Wir arbeiteten tagtäglich mit ihm zusammen. Er war unser Vorgesetzter, aber auch eine Art väterlicher Freund und Mentor, der seine Hand über uns hielt, wenn mal was schiefging.
Eigentlich müsste man so einen Menschen genau kennen und im Laufe der Zeit alles über ihn wissen. Aber das Privatleben von Mister McKee war die ganzen Jahre hindurch immer eine Art Geheimnis geblieben. Im Grunde wusste ich nicht viel über ihn, was nicht unmittelbar mit dem Dienst zu tun hatte. Er war als Soldat in Korea gewesen und G-man geworden. Nachdem seine Familie Gangstern zum Opfer gefallen war, hatte er sein Leben völlig dem Kampf gegen das Verbrechen gewidmet.

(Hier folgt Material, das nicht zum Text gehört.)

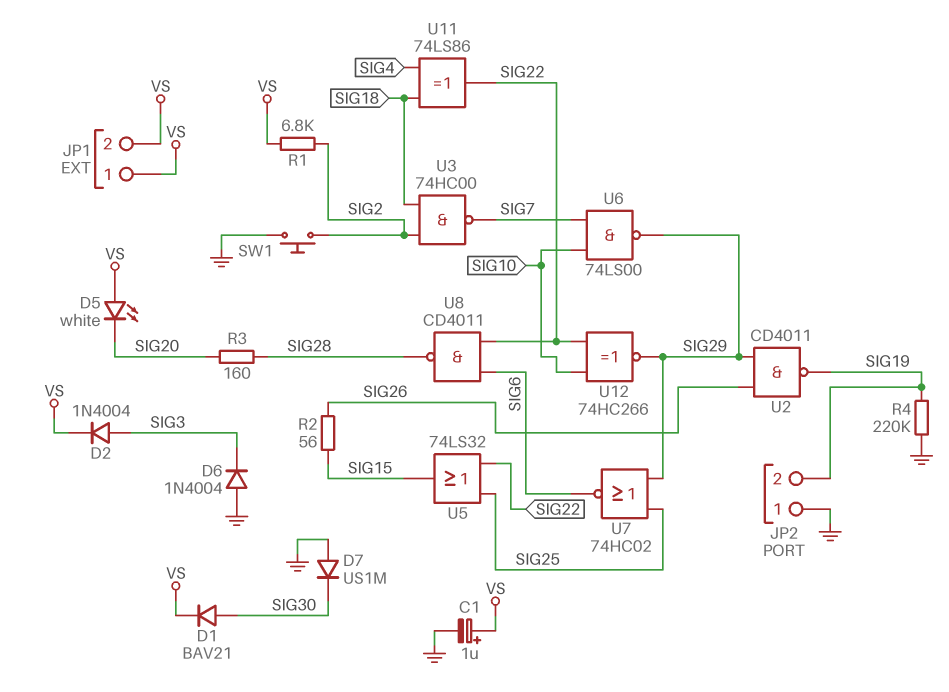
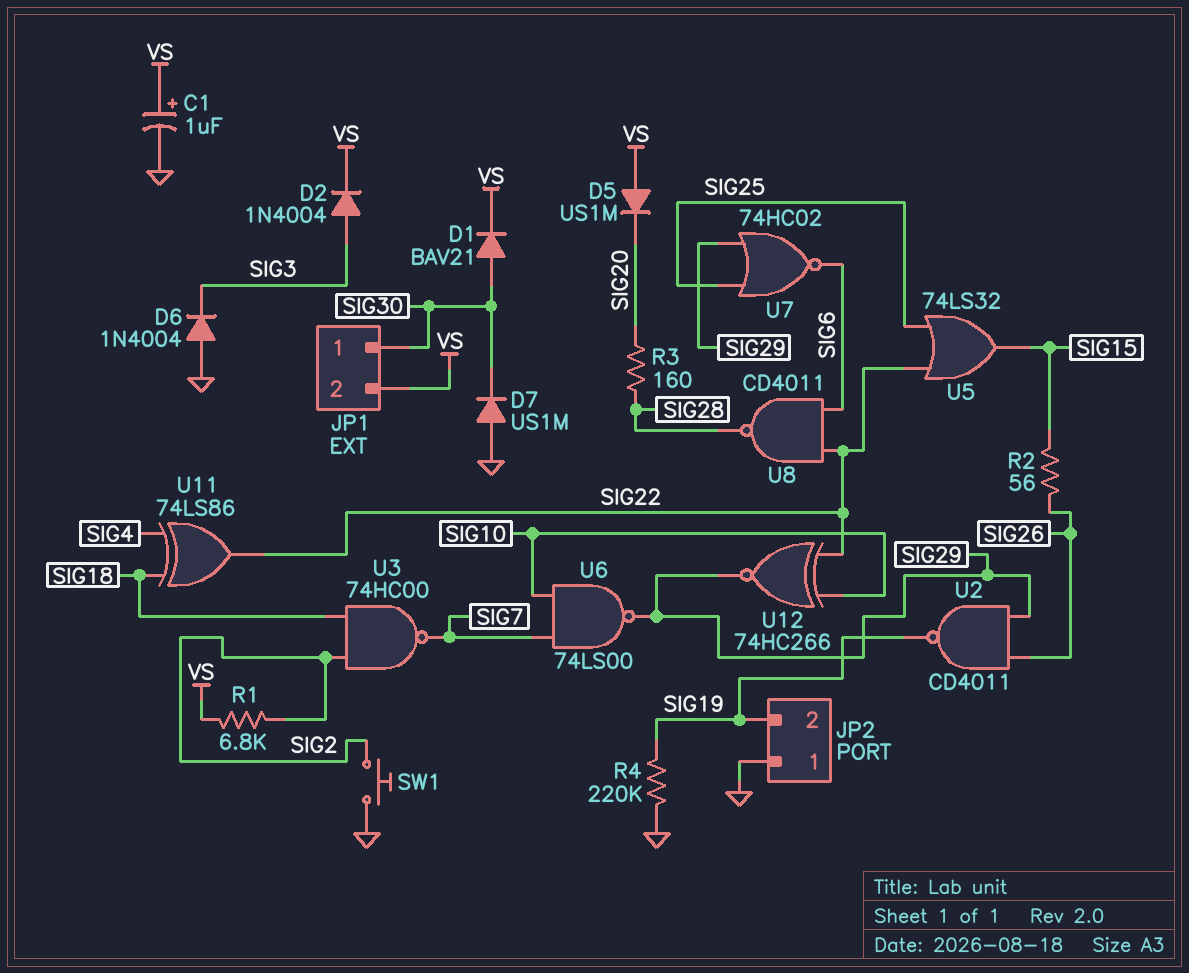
D5: LED white (A VS, K SIG20) -> diode US1M (A VS, K SIG20)
JP1 pin 1: VS -> SIG30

Vielleicht besaß er so etwas wie ein Privatleben gar nicht.
Oft genug war er morgens der erste im Office und blieb bis spät in die Nacht dort. Einer, der unermüdlich für das Recht und den Schutz der Schwachen arbeitete.
Mister McKee hörte sich geduldig den vorläufigen Bericht der Spurensicherung an. Janet Montego, eine Kollegin von der Scientific Research Divion trug ihn vor und erläuterte uns die einzelnen Erkenntnisse.
"Insgesamt befanden sich drei Wanzen in Ihrer Wohnung, Mister McKee. Fingerabdrücke haben wir nicht gefunden, aber dafür etwas, das einen Menschen ebenso eindeutig zu identifizieren vermag..."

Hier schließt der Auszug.